## EXERCISE BRIEF
Pull out every line of the listing below that contains the word "What". Case counts.

::: RECORDED DATA :::

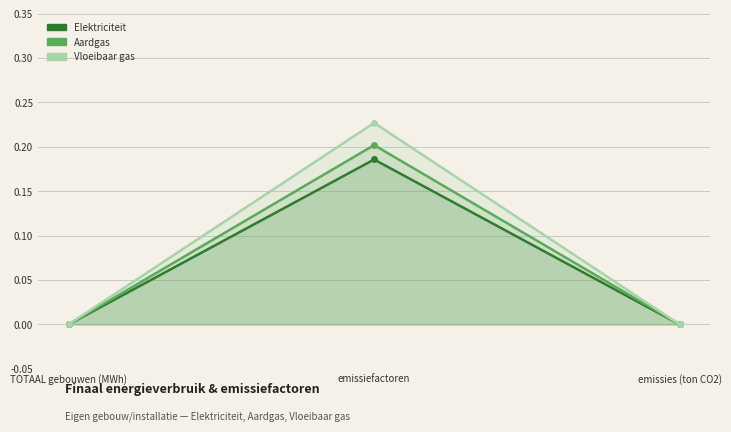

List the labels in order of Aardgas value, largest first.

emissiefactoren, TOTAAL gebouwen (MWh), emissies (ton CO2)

:::
::: RECORDED DATA :::

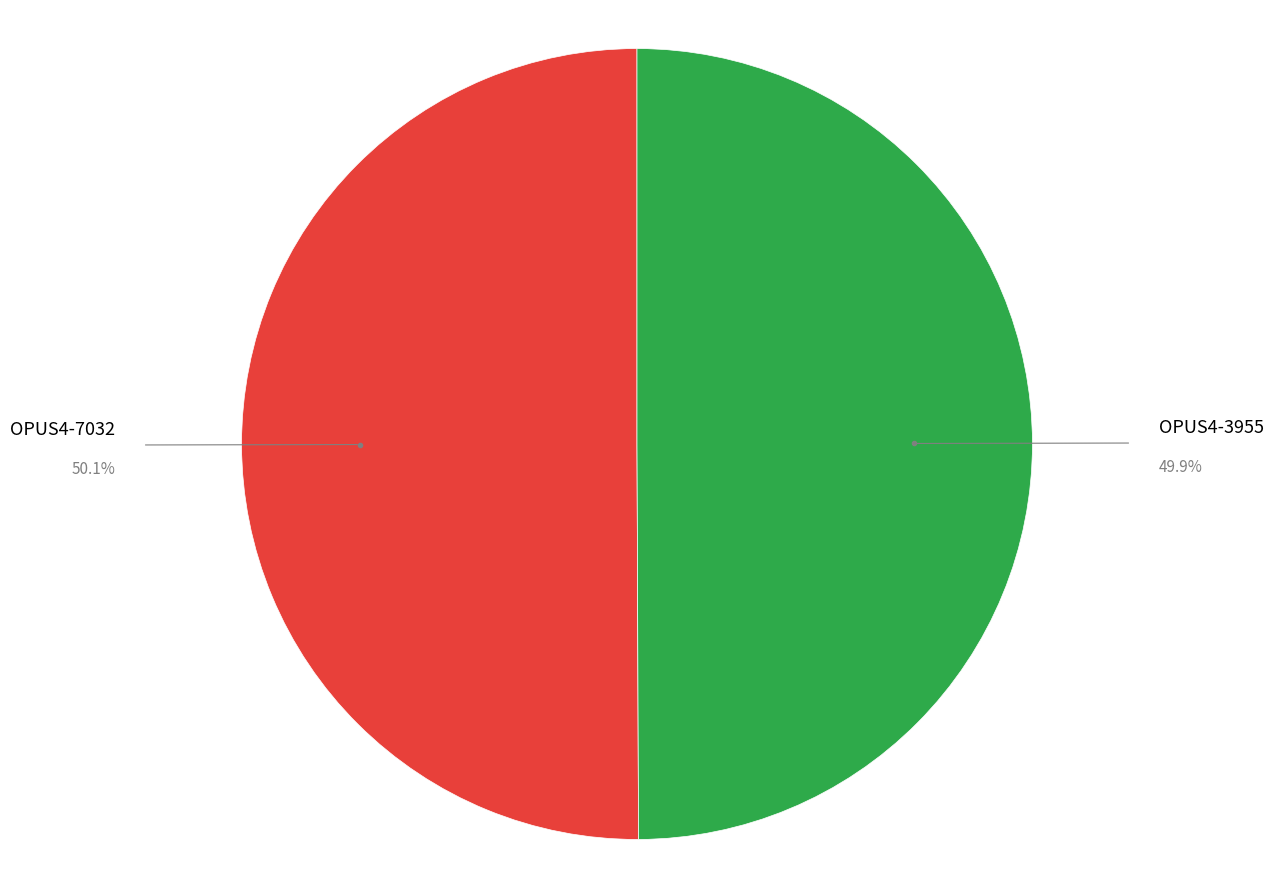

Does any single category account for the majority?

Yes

:::
::: RECORDED DATA :::

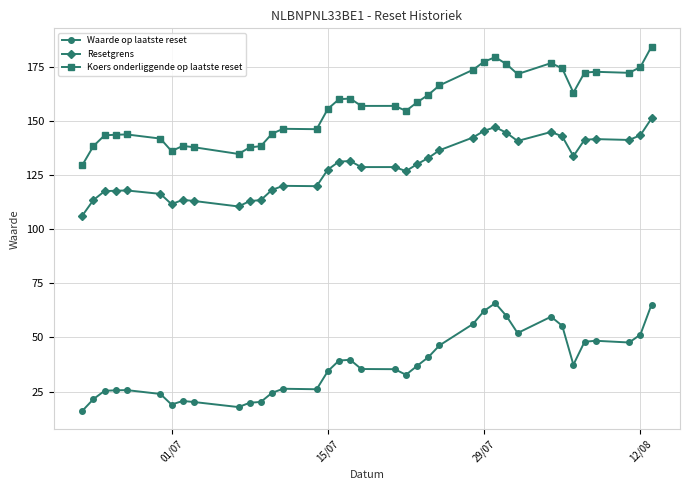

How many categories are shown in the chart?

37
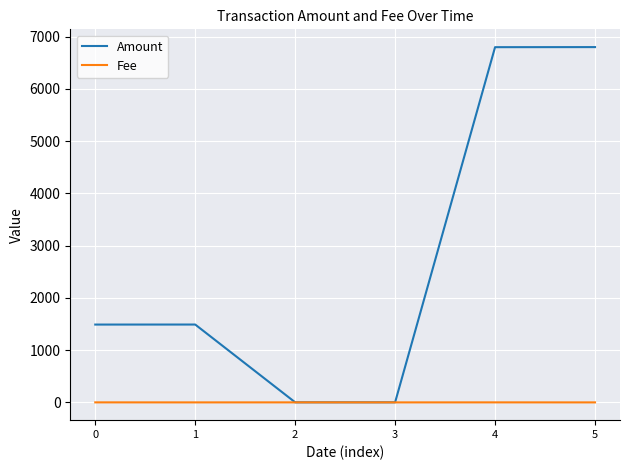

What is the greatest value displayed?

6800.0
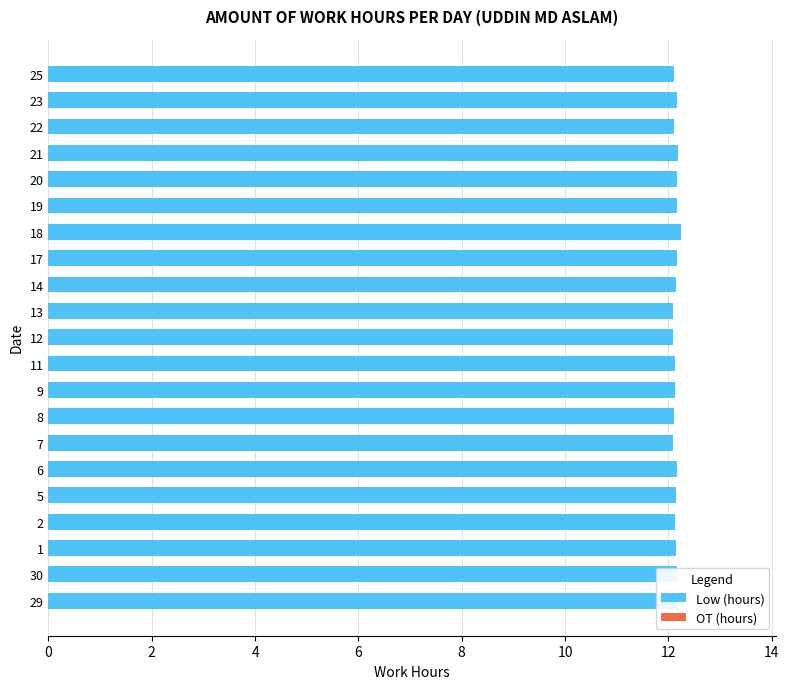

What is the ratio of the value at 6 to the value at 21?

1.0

:::

## EXERCISE ANSWER
What is the greatest value displayed?
What is the ratio of the value at 6 to the value at 21?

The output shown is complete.